Informed Consent Process

Note that verbal or telephone consent is not acceptable unless the IRB has specifically waived the requirement for a signed consent form.  Deferred consent (i.e., obtaining consent after the initiation of study procedures) is also prohibited.

The investigator must seek informed consent under circumstances that give the individual sufficient opportunity to consider whether to participate in the research study, and that minimize possible coercion or undue influence.

Informed consent to participate in a research study should be sought at a time separate from obtaining informed consent for procedures performed for the medical management of the patient (i.e., non-research procedures). For certain research studies (e.g., studies involving questionnaires, surveys) it may be practical and acceptable to mail the informed consent document to the potential subject and to have the signed document returned by mail. If this approach is taken, there must also be provisions for a telephone interaction between the potential subject and investigators to ensure that the informed consent process has been appropriately addressed. The cover letter accompanying the mailed informed consent document and survey or questionnaire materials must clearly address this telephone interaction.

The Principal Investigator must retain the original signed informed consent document in his/her research records. A copy of the informed consent document must be provided to the subject. For hospital inpatients, a separate copy of the informed consent document should be incorporated into the patient’s medical record.

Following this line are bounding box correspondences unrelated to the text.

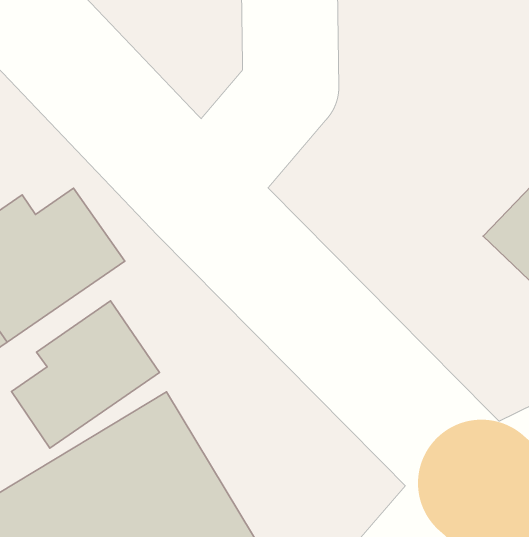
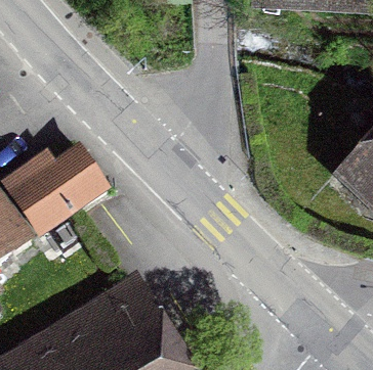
building: [12,301,160,448] -> none

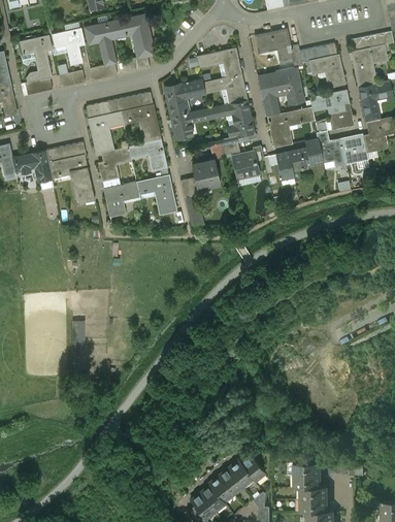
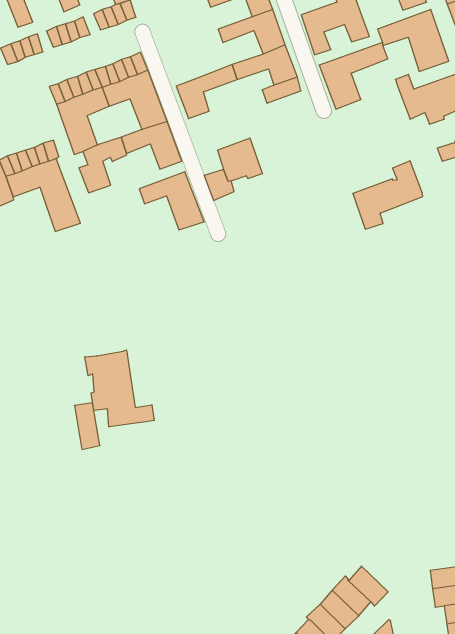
building: [165,84,206,118] -> none
building: [276,138,323,180] -> [353,161,423,229]
building: [223,141,258,175] -> none
building: [104,183,138,216] -> none
building: none -> [85,350,154,427]

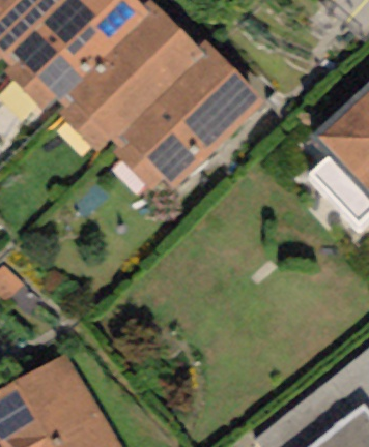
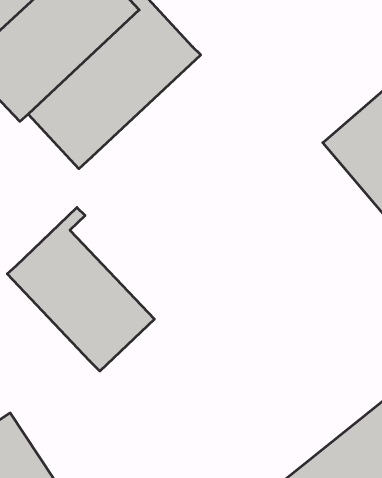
building: [111,41,267,202] -> none
building: none -> [7,207,154,371]

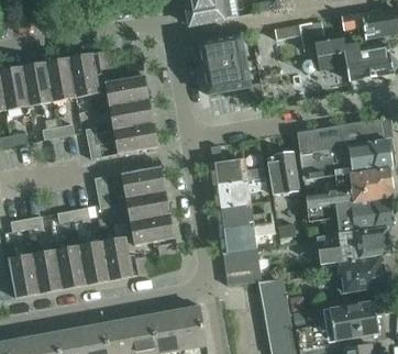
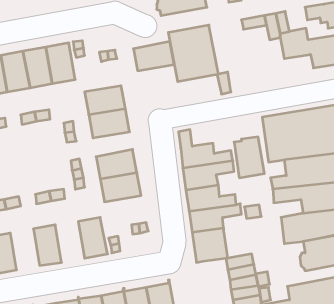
building: [106,75,148,106] -> [133,41,174,71]
building: [131,214,174,245] -> none
building: [79,242,110,285] -> none
building: [32,250,63,292] -> none

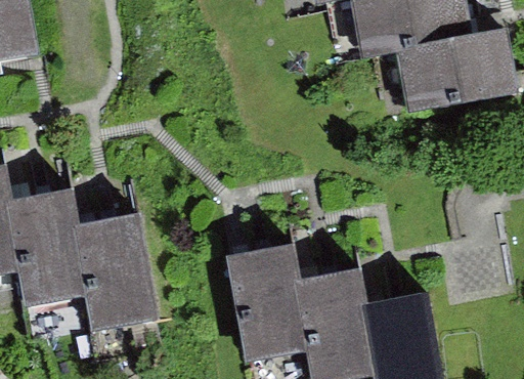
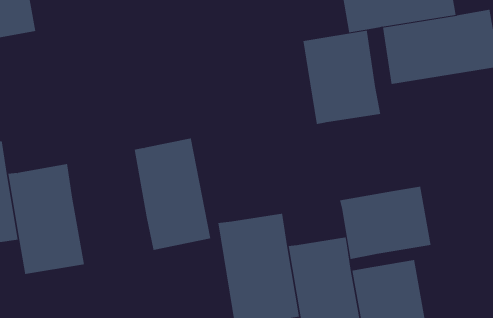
building: none -> [303,30,381,125]
building: [76,214,156,331] -> [134,138,211,251]
building: none -> [340,186,431,260]

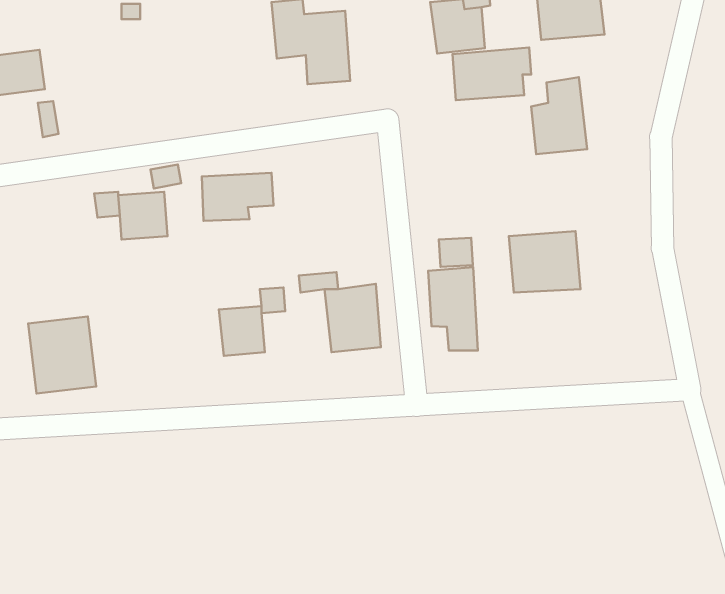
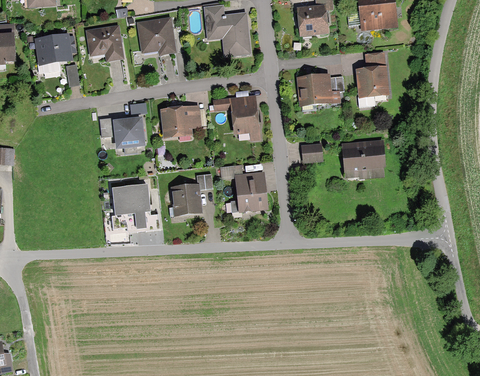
building: none -> [135,17,174,54]
building: none -> [87,25,121,60]
building: [453,47,531,100] -> [297,75,343,106]
building: none -> [213,95,259,140]
building: [428,267,478,350] -> none
building: [28,317,96,393] -> [113,185,153,230]

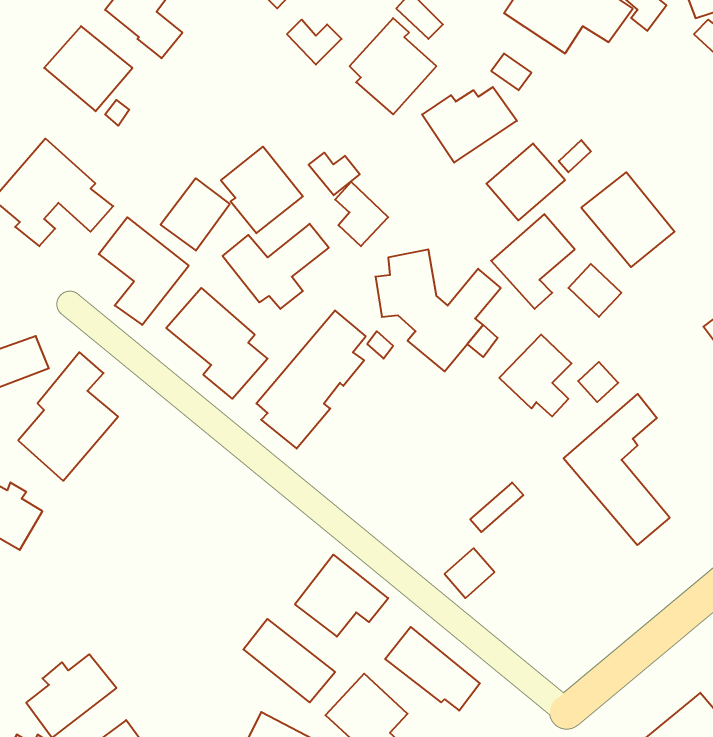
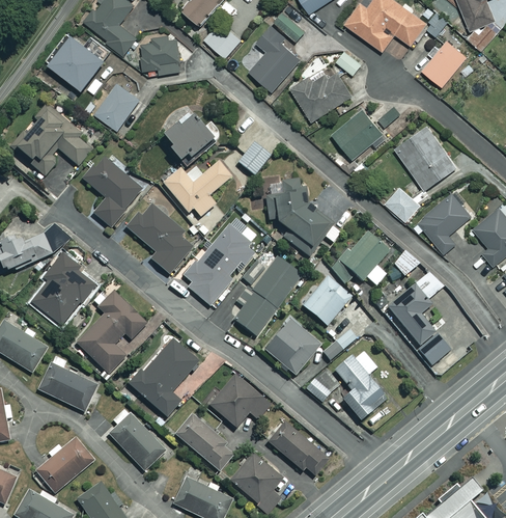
building: none -> [143,34,181,75]
building: none -> [422,40,467,86]
building: [309,153,360,195] -> none
building: [161,178,230,251] -> [94,83,139,130]
building: [491,214,575,309] -> [417,192,471,253]
building: none -> [230,257,302,335]
building: none -> [302,276,350,325]
building: none -> [78,285,146,373]
building: none -> [264,319,320,375]
building: none -> [129,338,198,417]
building: none -> [334,348,386,419]
building: none -> [39,356,96,412]
building: none -> [109,408,166,471]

In addition to obtaining the signed, written informed consent document, it is recommended that a narrative note be written in the subject’s research records documenting the informed consent process. This documentation may depend on the risk of the study and could include information such as

  • Who was present during the informed consent discussion;
  • The fact that risks were presented;
  • A notation, if applicable, that significant issues of concern to the subject were addressed;
  • A statement that all questions were answered to the satisfaction of the subject.

The narrative note should also indicate the date and time that the subject signed the informed consent document and be signed by an individual responsible for the documentation. Noting the time of consent, in addition to the date, is especially important if any research procedures will be performed on the same day that informed consent was obtained. Note that including time on the consent document is a requirement for any research study involving the evaluation of a research intervention which falls under the jurisdiction of the FDA.